Task to complete - Please render every line of the listing below as a JSON list of strings, one string per line, leaving out any blank lines.

################

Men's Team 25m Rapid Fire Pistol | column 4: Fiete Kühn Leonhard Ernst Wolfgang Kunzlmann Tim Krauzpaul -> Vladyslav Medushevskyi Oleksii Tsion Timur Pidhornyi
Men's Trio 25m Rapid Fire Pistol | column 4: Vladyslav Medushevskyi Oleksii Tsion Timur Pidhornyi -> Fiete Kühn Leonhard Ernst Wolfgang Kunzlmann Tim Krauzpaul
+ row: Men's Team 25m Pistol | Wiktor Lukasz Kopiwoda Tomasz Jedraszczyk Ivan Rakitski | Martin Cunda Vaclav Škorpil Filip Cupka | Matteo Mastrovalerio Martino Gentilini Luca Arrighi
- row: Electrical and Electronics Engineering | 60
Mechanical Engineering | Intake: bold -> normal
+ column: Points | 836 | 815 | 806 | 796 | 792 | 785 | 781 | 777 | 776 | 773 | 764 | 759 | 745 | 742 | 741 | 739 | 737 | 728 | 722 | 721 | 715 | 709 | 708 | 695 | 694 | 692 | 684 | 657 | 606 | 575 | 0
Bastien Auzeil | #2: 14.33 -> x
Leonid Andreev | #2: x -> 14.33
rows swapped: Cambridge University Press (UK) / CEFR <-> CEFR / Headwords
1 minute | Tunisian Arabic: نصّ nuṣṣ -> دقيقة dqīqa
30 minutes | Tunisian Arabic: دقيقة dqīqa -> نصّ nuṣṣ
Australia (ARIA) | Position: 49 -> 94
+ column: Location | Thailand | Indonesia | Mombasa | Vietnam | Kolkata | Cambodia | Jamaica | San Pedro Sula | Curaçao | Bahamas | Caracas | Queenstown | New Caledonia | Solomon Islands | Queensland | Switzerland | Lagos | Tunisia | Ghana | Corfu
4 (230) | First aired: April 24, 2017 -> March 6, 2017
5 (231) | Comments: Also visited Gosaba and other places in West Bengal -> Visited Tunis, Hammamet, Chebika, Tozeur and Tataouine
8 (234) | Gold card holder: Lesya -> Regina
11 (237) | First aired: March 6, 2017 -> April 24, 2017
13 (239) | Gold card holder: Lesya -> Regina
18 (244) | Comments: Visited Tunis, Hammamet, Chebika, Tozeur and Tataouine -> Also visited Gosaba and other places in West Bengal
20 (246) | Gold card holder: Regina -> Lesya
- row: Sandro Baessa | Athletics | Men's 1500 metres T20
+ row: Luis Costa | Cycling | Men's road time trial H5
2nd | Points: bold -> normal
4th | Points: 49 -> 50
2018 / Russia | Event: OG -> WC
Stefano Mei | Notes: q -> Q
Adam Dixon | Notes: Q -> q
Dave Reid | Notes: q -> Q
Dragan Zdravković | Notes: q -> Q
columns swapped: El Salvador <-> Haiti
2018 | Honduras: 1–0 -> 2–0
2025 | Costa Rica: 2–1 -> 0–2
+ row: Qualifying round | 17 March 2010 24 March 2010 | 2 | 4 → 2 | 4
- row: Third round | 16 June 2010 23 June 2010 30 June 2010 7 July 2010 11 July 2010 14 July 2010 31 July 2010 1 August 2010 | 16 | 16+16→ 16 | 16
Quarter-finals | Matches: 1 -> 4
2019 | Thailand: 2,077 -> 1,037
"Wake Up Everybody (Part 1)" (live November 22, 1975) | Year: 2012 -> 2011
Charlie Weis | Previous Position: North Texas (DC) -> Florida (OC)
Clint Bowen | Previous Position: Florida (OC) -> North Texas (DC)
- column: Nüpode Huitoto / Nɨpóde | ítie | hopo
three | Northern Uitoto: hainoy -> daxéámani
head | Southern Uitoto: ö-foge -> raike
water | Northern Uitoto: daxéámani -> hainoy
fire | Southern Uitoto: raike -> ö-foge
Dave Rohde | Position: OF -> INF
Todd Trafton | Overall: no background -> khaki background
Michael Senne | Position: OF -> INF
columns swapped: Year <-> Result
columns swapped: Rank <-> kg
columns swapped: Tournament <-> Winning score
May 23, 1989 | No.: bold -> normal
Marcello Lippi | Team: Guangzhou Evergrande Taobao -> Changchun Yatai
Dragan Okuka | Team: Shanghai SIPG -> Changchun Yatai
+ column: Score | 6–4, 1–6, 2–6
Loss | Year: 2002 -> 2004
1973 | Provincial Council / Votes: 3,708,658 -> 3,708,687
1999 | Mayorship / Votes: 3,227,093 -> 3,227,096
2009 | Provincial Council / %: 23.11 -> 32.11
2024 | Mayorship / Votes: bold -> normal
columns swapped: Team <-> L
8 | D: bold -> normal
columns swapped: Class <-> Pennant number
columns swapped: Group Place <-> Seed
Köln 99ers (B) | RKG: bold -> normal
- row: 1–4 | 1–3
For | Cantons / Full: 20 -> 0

################

Output for this task -
[
  "Men's Team 25m Rapid Fire Pistol | column 4: Fiete Kühn Leonhard Ernst Wolfgang Kunzlmann Tim Krauzpaul -> Vladyslav Medushevskyi Oleksii Tsion Timur Pidhornyi",
  "Men's Trio 25m Rapid Fire Pistol | column 4: Vladyslav Medushevskyi Oleksii Tsion Timur Pidhornyi -> Fiete Kühn Leonhard Ernst Wolfgang Kunzlmann Tim Krauzpaul",
  "+ row: Men's Team 25m Pistol | Wiktor Lukasz Kopiwoda Tomasz Jedraszczyk Ivan Rakitski | Martin Cunda Vaclav Škorpil Filip Cupka | Matteo Mastrovalerio Martino Gentilini Luca Arrighi",
  "- row: Electrical and Electronics Engineering | 60",
  "Mechanical Engineering | Intake: bold -> normal",
  "+ column: Points | 836 | 815 | 806 | 796 | 792 | 785 | 781 | 777 | 776 | 773 | 764 | 759 | 745 | 742 | 741 | 739 | 737 | 728 | 722 | 721 | 715 | 709 | 708 | 695 | 694 | 692 | 684 | 657 | 606 | 575 | 0",
  "Bastien Auzeil | #2: 14.33 -> x",
  "Leonid Andreev | #2: x -> 14.33",
  "rows swapped: Cambridge University Press (UK) / CEFR <-> CEFR / Headwords",
  "1 minute | Tunisian Arabic: نصّ nuṣṣ -> دقيقة dqīqa",
  "30 minutes | Tunisian Arabic: دقيقة dqīqa -> نصّ nuṣṣ",
  "Australia (ARIA) | Position: 49 -> 94",
  "+ column: Location | Thailand | Indonesia | Mombasa | Vietnam | Kolkata | Cambodia | Jamaica | San Pedro Sula | Curaçao | Bahamas | Caracas | Queenstown | New Caledonia | Solomon Islands | Queensland | Switzerland | Lagos | Tunisia | Ghana | Corfu",
  "4 (230) | First aired: April 24, 2017 -> March 6, 2017",
  "5 (231) | Comments: Also visited Gosaba and other places in West Bengal -> Visited Tunis, Hammamet, Chebika, Tozeur and Tataouine",
  "8 (234) | Gold card holder: Lesya -> Regina",
  "11 (237) | First aired: March 6, 2017 -> April 24, 2017",
  "13 (239) | Gold card holder: Lesya -> Regina",
  "18 (244) | Comments: Visited Tunis, Hammamet, Chebika, Tozeur and Tataouine -> Also visited Gosaba and other places in West Bengal",
  "20 (246) | Gold card holder: Regina -> Lesya",
  "- row: Sandro Baessa | Athletics | Men's 1500 metres T20",
  "+ row: Luis Costa | Cycling | Men's road time trial H5",
  "2nd | Points: bold -> normal",
  "4th | Points: 49 -> 50",
  "2018 / Russia | Event: OG -> WC",
  "Stefano Mei | Notes: q -> Q",
  "Adam Dixon | Notes: Q -> q",
  "Dave Reid | Notes: q -> Q",
  "Dragan Zdravković | Notes: q -> Q",
  "columns swapped: El Salvador <-> Haiti",
  "2018 | Honduras: 1–0 -> 2–0",
  "2025 | Costa Rica: 2–1 -> 0–2",
  "+ row: Qualifying round | 17 March 2010 24 March 2010 | 2 | 4 → 2 | 4",
  "- row: Third round | 16 June 2010 23 June 2010 30 June 2010 7 July 2010 11 July 2010 14 July 2010 31 July 2010 1 August 2010 | 16 | 16+16→ 16 | 16",
  "Quarter-finals | Matches: 1 -> 4",
  "2019 | Thailand: 2,077 -> 1,037",
  "\"Wake Up Everybody (Part 1)\" (live November 22, 1975) | Year: 2012 -> 2011",
  "Charlie Weis | Previous Position: North Texas (DC) -> Florida (OC)",
  "Clint Bowen | Previous Position: Florida (OC) -> North Texas (DC)",
  "- column: Nüpode Huitoto / Nɨpóde | ítie | hopo",
  "three | Northern Uitoto: hainoy -> daxéámani",
  "head | Southern Uitoto: ö-foge -> raike",
  "water | Northern Uitoto: daxéámani -> hainoy",
  "fire | Southern Uitoto: raike -> ö-foge",
  "Dave Rohde | Position: OF -> INF",
  "Todd Trafton | Overall: no background -> khaki background",
  "Michael Senne | Position: OF -> INF",
  "columns swapped: Year <-> Result",
  "columns swapped: Rank <-> kg",
  "columns swapped: Tournament <-> Winning score",
  "May 23, 1989 | No.: bold -> normal",
  "Marcello Lippi | Team: Guangzhou Evergrande Taobao -> Changchun Yatai",
  "Dragan Okuka | Team: Shanghai SIPG -> Changchun Yatai",
  "+ column: Score | 6–4, 1–6, 2–6",
  "Loss | Year: 2002 -> 2004",
  "1973 | Provincial Council / Votes: 3,708,658 -> 3,708,687",
  "1999 | Mayorship / Votes: 3,227,093 -> 3,227,096",
  "2009 | Provincial Council / %: 23.11 -> 32.11",
  "2024 | Mayorship / Votes: bold -> normal",
  "columns swapped: Team <-> L",
  "8 | D: bold -> normal",
  "columns swapped: Class <-> Pennant number",
  "columns swapped: Group Place <-> Seed",
  "Köln 99ers (B) | RKG: bold -> normal",
  "- row: 1–4 | 1–3",
  "For | Cantons / Full: 20 -> 0"
]